:: YOUR OBJECTIVE ::
Would it be possible to write out each entry below exactly, without the pictures?
● ● ● ● ●
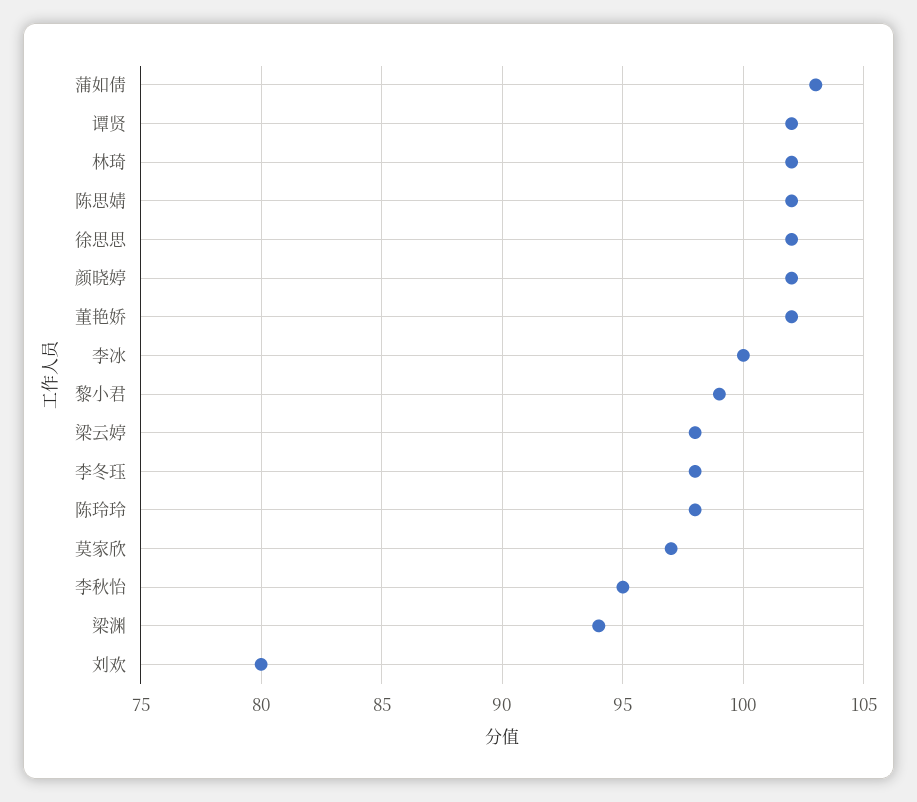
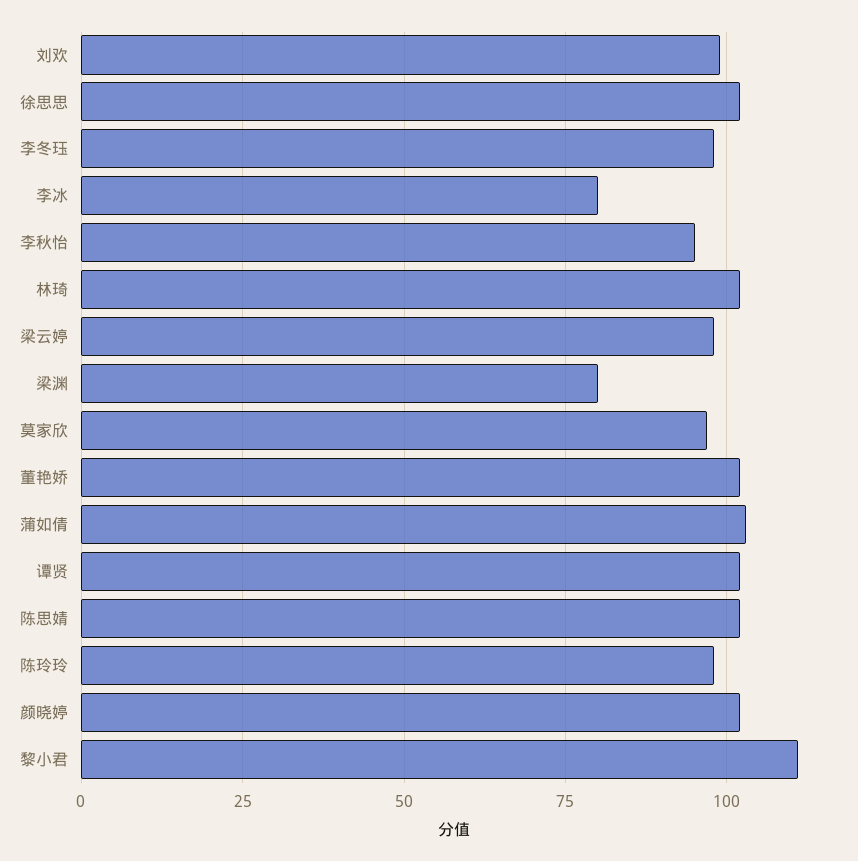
  {
    "蒲如倩": 103,
    "谭贤": 102,
    "林琦": 102,
    "陈思婧": 102,
    "徐思思": 102,
    "颜晓婷": 102,
    "董艳娇": 102,
-   "李冰": 100,
+   "李冰": 80,
-   "黎小君": 99,
+   "黎小君": 110,
    "梁云婷": 98,
    "李冬珏": 98,
    "陈玲玲": 98,
    "莫家欣": 97,
    "李秋怡": 95,
-   "梁渊": 94,
+   "梁渊": 80,
-   "刘欢": 80
+   "刘欢": 100
  }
● ● ● ● ●
:: WRITTEN ANSWER ::
  {
    "蒲如倩": 103,
    "谭贤": 102,
    "林琦": 102,
    "陈思婧": 102,
    "徐思思": 102,
    "颜晓婷": 102,
    "董艳娇": 102,
-   "李冰": 100,
+   "李冰": 80,
-   "黎小君": 99,
+   "黎小君": 110,
    "梁云婷": 98,
    "李冬珏": 98,
    "陈玲玲": 98,
    "莫家欣": 97,
    "李秋怡": 95,
-   "梁渊": 94,
+   "梁渊": 80,
-   "刘欢": 80
+   "刘欢": 100
  }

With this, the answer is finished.